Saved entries
:::::
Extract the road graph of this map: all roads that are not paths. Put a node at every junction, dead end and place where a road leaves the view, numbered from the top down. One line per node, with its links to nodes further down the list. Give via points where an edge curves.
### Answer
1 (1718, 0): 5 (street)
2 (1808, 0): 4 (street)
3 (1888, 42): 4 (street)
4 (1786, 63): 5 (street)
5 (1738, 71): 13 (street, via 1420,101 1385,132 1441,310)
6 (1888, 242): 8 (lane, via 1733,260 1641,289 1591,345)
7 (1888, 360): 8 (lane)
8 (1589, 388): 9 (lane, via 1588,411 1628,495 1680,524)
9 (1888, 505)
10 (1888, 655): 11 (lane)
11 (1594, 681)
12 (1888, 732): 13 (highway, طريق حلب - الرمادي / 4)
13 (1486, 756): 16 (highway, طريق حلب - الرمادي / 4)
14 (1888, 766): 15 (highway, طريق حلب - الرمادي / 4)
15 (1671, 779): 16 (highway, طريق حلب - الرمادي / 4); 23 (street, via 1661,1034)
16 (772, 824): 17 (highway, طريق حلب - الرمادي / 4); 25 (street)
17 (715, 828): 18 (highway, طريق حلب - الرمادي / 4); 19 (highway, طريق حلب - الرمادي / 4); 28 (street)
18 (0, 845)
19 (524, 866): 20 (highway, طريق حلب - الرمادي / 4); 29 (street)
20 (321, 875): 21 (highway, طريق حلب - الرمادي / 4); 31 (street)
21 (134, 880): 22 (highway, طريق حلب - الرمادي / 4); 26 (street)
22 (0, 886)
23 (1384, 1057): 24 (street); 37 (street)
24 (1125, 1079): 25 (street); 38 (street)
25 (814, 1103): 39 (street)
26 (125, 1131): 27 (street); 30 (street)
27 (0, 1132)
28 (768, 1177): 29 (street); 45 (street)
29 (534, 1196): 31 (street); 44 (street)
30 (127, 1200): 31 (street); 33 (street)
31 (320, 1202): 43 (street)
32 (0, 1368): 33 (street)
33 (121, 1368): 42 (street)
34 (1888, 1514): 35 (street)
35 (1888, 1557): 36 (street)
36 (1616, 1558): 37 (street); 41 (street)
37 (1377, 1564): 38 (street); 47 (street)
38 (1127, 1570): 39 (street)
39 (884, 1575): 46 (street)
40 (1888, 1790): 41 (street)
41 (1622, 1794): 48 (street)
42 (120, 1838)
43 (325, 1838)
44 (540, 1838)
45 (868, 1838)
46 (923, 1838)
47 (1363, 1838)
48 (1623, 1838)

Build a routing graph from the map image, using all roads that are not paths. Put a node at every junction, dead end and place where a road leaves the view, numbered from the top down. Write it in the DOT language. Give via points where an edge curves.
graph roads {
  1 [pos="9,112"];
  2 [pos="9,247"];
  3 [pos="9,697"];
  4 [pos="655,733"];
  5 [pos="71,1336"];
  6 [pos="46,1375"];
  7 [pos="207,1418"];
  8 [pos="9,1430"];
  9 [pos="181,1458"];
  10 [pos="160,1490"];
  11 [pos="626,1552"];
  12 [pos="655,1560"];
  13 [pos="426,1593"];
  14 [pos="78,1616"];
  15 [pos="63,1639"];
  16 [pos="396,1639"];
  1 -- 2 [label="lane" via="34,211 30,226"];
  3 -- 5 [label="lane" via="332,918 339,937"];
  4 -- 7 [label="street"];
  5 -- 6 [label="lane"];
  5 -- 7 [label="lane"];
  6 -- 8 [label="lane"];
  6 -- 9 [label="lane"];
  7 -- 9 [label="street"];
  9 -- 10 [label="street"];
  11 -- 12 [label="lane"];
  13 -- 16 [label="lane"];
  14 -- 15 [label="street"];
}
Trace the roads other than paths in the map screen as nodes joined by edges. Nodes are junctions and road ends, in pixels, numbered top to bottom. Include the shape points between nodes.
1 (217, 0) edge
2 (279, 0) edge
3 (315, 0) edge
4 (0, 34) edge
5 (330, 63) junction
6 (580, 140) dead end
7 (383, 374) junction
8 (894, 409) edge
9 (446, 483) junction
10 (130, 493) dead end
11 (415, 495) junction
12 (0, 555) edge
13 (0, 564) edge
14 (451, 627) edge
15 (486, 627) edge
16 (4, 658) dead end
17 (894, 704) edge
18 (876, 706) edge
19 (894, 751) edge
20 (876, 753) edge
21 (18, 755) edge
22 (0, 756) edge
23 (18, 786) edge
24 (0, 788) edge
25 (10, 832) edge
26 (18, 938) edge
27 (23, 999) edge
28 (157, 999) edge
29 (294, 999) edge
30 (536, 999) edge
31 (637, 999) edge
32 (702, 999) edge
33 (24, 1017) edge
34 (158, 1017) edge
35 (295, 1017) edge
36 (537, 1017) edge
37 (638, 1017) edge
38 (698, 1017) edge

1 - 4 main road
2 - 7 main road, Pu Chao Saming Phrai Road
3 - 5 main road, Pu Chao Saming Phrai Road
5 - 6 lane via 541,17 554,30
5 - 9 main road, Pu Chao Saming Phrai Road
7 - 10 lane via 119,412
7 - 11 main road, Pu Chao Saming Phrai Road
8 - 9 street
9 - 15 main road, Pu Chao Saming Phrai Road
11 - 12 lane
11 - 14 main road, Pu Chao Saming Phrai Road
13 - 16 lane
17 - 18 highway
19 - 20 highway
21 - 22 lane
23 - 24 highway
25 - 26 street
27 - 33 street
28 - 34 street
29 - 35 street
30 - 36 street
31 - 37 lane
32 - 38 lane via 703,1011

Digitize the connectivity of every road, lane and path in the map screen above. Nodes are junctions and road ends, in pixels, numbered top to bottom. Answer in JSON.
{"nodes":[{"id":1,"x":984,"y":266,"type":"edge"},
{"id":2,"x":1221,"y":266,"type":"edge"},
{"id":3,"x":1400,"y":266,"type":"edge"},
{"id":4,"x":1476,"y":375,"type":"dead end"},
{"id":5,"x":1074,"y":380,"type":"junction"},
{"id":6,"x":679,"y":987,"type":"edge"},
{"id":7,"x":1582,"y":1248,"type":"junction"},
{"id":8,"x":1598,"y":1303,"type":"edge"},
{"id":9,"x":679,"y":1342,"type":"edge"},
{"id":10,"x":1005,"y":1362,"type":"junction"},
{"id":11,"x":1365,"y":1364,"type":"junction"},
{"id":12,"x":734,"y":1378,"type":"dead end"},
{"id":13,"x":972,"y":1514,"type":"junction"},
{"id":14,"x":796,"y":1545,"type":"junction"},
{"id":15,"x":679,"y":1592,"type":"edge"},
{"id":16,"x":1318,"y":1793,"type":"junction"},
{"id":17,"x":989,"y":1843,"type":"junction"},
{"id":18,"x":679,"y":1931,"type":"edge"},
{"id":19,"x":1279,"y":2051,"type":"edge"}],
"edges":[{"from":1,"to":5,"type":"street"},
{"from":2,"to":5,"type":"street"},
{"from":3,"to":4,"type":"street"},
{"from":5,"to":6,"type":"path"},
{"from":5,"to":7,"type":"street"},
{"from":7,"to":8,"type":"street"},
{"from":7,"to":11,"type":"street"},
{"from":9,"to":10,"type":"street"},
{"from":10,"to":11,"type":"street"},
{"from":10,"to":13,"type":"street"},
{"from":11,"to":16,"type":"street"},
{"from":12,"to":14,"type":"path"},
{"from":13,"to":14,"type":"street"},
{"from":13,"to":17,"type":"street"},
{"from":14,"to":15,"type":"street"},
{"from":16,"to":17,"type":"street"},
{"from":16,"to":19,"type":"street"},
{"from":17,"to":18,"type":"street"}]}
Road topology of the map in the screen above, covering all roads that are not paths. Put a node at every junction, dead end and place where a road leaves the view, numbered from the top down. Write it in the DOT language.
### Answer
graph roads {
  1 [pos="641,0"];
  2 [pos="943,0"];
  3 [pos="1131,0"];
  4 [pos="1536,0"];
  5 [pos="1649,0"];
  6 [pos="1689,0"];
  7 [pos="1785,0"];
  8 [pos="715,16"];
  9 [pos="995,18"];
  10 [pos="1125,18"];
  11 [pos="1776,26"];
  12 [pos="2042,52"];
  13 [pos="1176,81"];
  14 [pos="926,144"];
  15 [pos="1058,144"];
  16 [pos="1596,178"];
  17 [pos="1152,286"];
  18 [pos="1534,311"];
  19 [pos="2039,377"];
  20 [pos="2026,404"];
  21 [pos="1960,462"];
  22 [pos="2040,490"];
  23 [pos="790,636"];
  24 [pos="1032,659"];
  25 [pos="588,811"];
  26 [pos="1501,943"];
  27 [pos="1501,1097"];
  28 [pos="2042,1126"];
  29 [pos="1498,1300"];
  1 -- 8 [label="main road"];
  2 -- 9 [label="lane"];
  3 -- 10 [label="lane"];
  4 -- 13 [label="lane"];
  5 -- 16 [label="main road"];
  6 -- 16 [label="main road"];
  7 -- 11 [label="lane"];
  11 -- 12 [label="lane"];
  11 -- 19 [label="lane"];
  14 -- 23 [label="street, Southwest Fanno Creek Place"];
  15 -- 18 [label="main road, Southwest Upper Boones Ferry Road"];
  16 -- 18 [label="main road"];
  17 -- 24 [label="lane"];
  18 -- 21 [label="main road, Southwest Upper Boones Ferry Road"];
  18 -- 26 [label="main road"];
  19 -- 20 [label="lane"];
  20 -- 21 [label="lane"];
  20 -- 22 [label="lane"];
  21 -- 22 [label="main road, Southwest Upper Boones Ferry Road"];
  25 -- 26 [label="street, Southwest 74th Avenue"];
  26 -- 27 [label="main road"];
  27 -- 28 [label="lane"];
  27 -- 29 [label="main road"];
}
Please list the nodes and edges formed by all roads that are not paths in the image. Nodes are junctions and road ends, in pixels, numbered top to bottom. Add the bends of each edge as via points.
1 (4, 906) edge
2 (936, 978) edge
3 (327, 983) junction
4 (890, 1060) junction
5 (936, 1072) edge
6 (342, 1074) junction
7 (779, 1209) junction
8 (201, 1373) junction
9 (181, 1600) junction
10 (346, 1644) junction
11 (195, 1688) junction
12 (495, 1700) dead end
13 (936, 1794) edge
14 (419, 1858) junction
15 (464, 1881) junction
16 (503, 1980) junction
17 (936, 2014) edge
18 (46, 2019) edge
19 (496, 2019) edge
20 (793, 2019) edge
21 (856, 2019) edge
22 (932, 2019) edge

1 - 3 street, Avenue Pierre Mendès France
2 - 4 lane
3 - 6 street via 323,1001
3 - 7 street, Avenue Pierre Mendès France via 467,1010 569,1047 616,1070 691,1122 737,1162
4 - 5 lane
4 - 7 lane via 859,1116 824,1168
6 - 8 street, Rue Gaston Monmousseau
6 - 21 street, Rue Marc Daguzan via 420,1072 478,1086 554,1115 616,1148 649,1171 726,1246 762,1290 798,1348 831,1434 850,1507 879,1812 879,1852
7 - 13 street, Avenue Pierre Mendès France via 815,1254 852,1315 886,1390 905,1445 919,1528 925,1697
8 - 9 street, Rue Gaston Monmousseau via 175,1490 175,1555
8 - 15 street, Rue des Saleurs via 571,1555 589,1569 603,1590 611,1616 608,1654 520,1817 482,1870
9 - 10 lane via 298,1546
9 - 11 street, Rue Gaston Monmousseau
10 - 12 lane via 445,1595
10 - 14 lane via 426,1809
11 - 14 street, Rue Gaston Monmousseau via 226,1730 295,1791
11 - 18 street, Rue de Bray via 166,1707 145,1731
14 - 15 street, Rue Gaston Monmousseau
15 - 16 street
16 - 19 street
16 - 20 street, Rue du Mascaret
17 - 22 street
:::::
What to produce =
Check each line of the entries above for the string "Upper", and return those that contain it.

Exercise response =
  15 -- 18 [label="main road, Southwest Upper Boones Ferry Road"];
  18 -- 21 [label="main road, Southwest Upper Boones Ferry Road"];
  21 -- 22 [label="main road, Southwest Upper Boones Ferry Road"];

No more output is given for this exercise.